Culture

Bucking the War Horse hype

To voice a dissenting view on the play is as uncool as confessing unbridled affection for the movie

A scene from the Toronto production of War Horse

After a triumphant march from London’s West End to Broadway, War Horse opened last week at Toronto’s Princess of Wales Theatre to rhapsodic reviews. Sporting a Canadian cast, the Mirvish production has wowed audiences and critics alike with its robust spectacle of horse puppets brought magically to life amid the fury of the First World War.  So when I had an opportunity to see a recent performance, I was pumped. Unlike some of my film critic confreres, I’d actually liked the Spielberg film War Horse (adapted from the same 1982 children’s book by Michael Morpurgo). I’d surrendered to its epic sentiment, flung myself through its barbed-wire gauntlet of sentiment and cliché, and quietly wept. The acclaim for the play was far more unanimous than for the movie, so I was fully expecting to be blown away.

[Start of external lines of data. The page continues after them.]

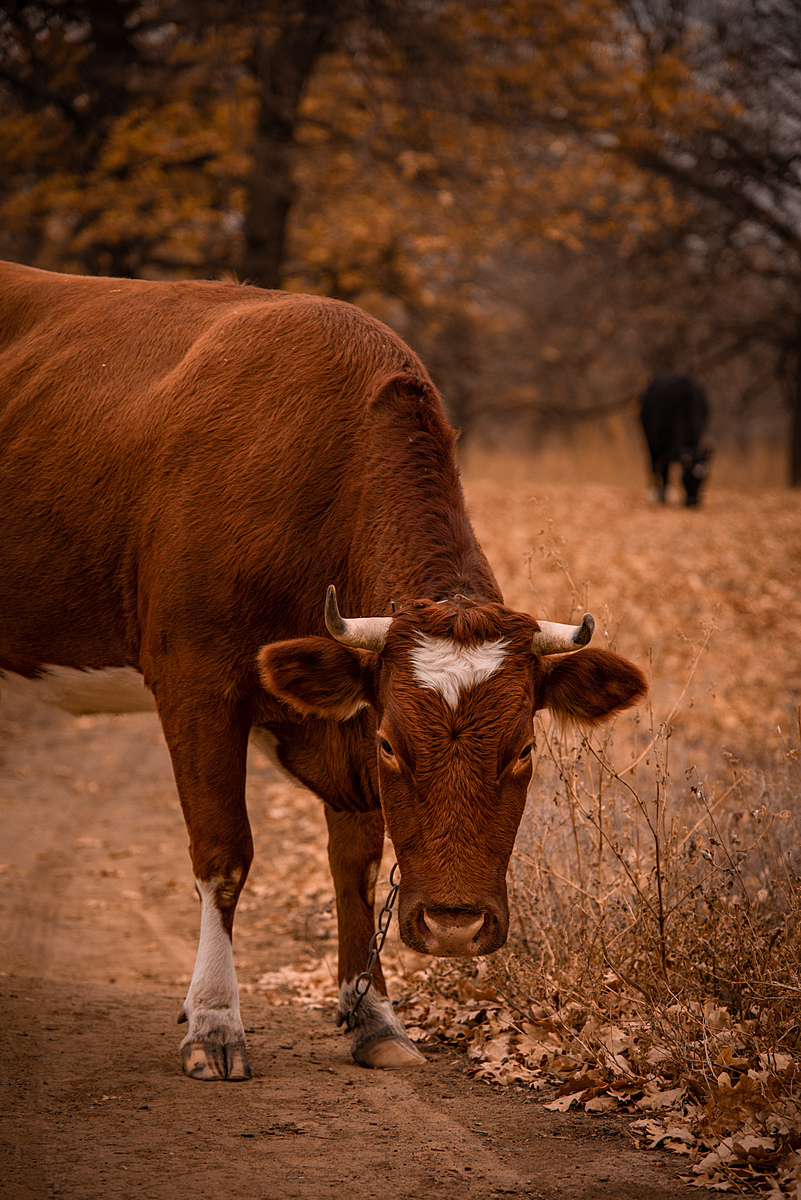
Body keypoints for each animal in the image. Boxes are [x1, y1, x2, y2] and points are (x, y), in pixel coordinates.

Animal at [0, 260, 642, 1080]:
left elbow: (357, 862)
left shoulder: (343, 712)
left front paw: (373, 1016)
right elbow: (224, 854)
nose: (455, 926)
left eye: (525, 749)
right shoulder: (194, 682)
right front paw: (214, 1022)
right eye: (395, 746)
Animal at [637, 374, 714, 506]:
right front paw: (657, 495)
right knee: (654, 465)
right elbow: (659, 467)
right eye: (686, 476)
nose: (693, 501)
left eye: (703, 480)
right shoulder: (655, 442)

To voice a dissenting view on War Horse, the play, is as uncool as confessing affection for War Horse, the movie. But the play was hard to love. Before I get lynched for crimes of critical insanity, let me clarify. I loved the staging. And I loved the horse puppets. Everything people say about these strangely animated creatures is true. Even though they’re being trotted around by clearly visible puppeteers, you watch those horses and believe they’re real. The suspension of disbelief is uncanny. The horses are fully formed characters, layered with uncanny nuances of motion—and emotion.

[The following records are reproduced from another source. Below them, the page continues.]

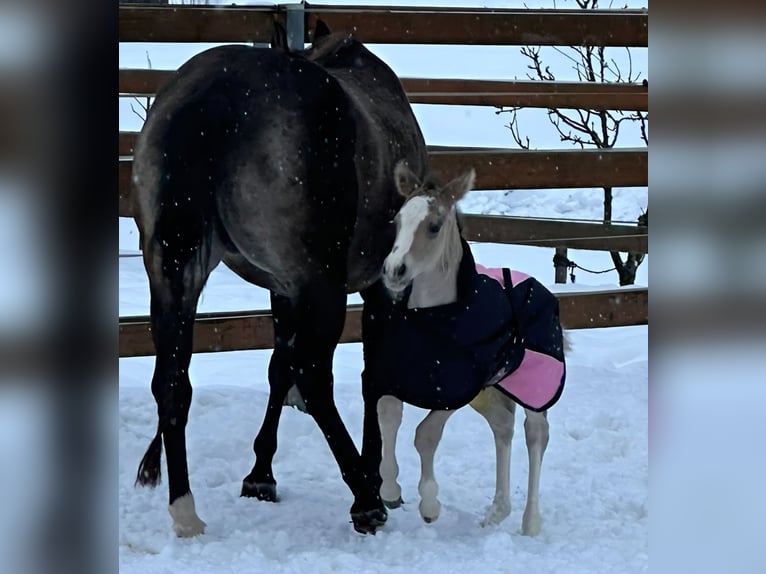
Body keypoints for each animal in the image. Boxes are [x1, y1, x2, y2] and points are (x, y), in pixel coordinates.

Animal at [130, 20, 429, 537]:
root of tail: (215, 94)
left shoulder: (282, 287)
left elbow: (276, 368)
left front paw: (260, 475)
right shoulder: (375, 289)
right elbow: (371, 378)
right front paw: (378, 480)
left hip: (173, 272)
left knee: (172, 380)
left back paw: (186, 512)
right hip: (321, 285)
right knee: (315, 377)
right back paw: (365, 500)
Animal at [359, 161, 568, 535]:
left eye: (433, 226)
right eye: (397, 221)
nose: (394, 271)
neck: (435, 319)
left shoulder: (460, 385)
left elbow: (425, 434)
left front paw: (430, 506)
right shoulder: (398, 376)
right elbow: (388, 414)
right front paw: (390, 489)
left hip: (535, 384)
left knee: (536, 434)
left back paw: (530, 522)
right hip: (490, 392)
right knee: (502, 425)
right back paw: (497, 512)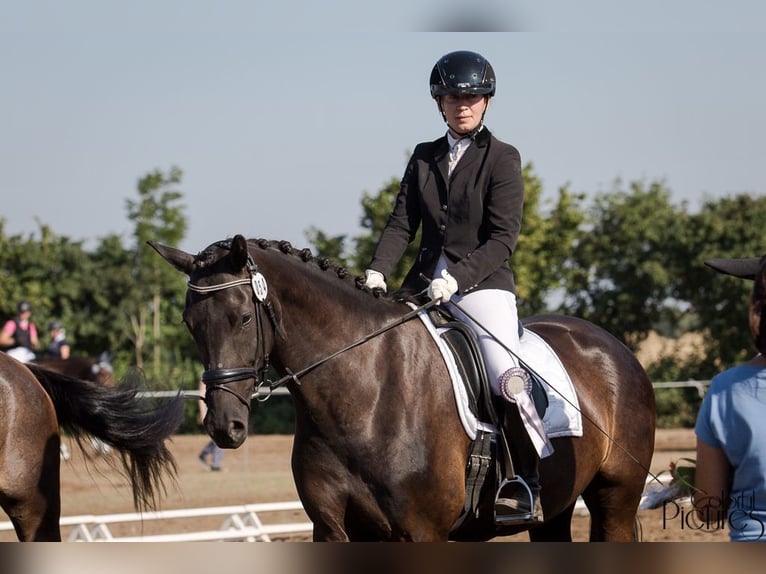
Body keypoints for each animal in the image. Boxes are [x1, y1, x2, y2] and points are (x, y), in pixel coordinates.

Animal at [153, 236, 656, 544]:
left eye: (241, 317)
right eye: (189, 323)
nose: (225, 426)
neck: (364, 395)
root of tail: (615, 348)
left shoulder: (423, 532)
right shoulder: (332, 530)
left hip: (615, 498)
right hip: (556, 508)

I wish I could say the same for the humans. I’m no theatre critic, but I was shocked by the strident pitch of the performances and the unleavened melodrama of the dialogue. Most of it was shouted, not spoken. Of course, drill sergeants and soldiers in the battlefield are supposed to be yelling at each other. But even on the farm, before Joey, our horse hero, gets sent into battle, virtually every scene is shouted.

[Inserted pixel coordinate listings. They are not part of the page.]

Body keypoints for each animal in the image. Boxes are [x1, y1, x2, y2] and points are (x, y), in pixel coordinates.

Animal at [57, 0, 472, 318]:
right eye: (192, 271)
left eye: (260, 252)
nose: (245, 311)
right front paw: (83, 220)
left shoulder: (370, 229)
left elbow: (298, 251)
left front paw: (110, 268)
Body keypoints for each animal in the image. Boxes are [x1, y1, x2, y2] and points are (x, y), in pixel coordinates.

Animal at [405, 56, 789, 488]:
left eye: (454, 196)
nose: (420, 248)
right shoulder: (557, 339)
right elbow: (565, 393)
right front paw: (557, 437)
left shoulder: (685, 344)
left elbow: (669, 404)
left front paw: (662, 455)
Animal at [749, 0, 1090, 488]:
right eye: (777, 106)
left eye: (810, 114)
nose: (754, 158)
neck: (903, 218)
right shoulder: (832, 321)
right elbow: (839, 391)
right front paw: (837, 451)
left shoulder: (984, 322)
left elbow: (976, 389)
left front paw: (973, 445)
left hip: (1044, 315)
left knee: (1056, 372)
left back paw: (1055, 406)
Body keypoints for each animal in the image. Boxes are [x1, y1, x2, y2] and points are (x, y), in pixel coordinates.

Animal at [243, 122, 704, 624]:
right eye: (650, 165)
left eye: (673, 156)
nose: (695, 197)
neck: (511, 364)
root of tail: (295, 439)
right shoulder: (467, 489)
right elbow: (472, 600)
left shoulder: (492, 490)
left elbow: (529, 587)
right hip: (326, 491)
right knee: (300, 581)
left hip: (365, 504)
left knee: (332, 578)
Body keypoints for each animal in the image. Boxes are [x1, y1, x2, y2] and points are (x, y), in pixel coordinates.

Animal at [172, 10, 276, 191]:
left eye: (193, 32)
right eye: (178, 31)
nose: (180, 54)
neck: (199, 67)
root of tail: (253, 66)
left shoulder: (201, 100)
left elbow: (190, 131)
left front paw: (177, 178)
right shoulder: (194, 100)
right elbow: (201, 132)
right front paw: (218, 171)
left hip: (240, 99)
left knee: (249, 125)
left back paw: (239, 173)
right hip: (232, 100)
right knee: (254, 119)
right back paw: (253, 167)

Yes, I realize this is theatre, not film, and the actors have to play to a massive house. But after being spoiled by the naturalist  brilliance of dramatists like Robert Lepage, I’m always surprised that the old declamatory style of stage acting is still considered normal in a Broadway-scale production—especially one that employs such breathtaking innovation on other levels.

 Spielberg’s epic is just as schmaltzy and old-fashioned. It’s shot on 35 mm film as a classical landscape epic in the style of David Lean (Lawrence of Arabia). But while Spielberg had to endure critical sniping for being so deeply conventional, the play is let off the hook, largely because of its visual spectacle, which serves as a welcome sign that we’ve come a long way from cheesy theme park thrills like the helicopter in Miss Saigon. Even critics who praised Spielberg’s film felt obliged to apologize for surrendering to its sentiment. (“While War Horse is, like so many of Mr. Spielberg’s films, a work of supreme artifice, it is also a self-conscious attempt to revive and pay tribute to a glorious tradition of honest, emotionally direct storytelling” – A.O. Scott, New York Times.) That has not been the case with critics hauling out superlatives for the play.

Aside from the puppetry, the play’s staging is elegant and ingenious, especially its use of torn strips of backdrop, which serve as a screen for projected animation. The script, on the other hand, is more banal than the movie’s screenplay, the characters are less developed, and the story is thinner—although the basic plot remains the same. A drunken tenant farmer buys a thoroughbred horse in a village auction after getting drawn into a pissing contest with his landlord. The farmer’s son, Albert, falls in love with the horse, names him Joey, and against all odds trains him to plow the field. As the Great War breaks out, Dad goes behind the boy’s back to sell the horse to the British Army. We follow Joey on a hellish odyssey as he becomes a slave to British, then German troops in the killing fields of Europe, until boy and horse are inevitably reunited.

In other words: boy meets horse, boy loses horse, boy gets horse back. In the movie, Albert disappears for the entire mid-section of the narrative, but he has a more consistent presence in the play. The play, meanwhile, strips out some dimensions of the story that the movie preserves—notably the grandfather of Emilie, the French farm girl who briefly adopts Joey. However, Addison Holley, the young actress who plays Emilie in the Mirvish production, is wonderful. From the moment she appears onstage, she has a natural presence that fills the theatre (without shouting). The effortless conviction of this child made me realize what many of the other, older actors were straining so hard to achieve and why they fell short.

But as I said, as someone who spends too much time staring at a screen, I’m not qualified as a theatre critic. Stage magic is a delicate and elusive thing; unlike film, its power can fluctuate from one performance to the next. It’s also quite possible my reaction to the play was the result of hyperbolic expectations colliding with assumptions set by the film. But I do find it curious that Spielberg’s War Horse has been savaged for many of the same qualities that have made the play invincible.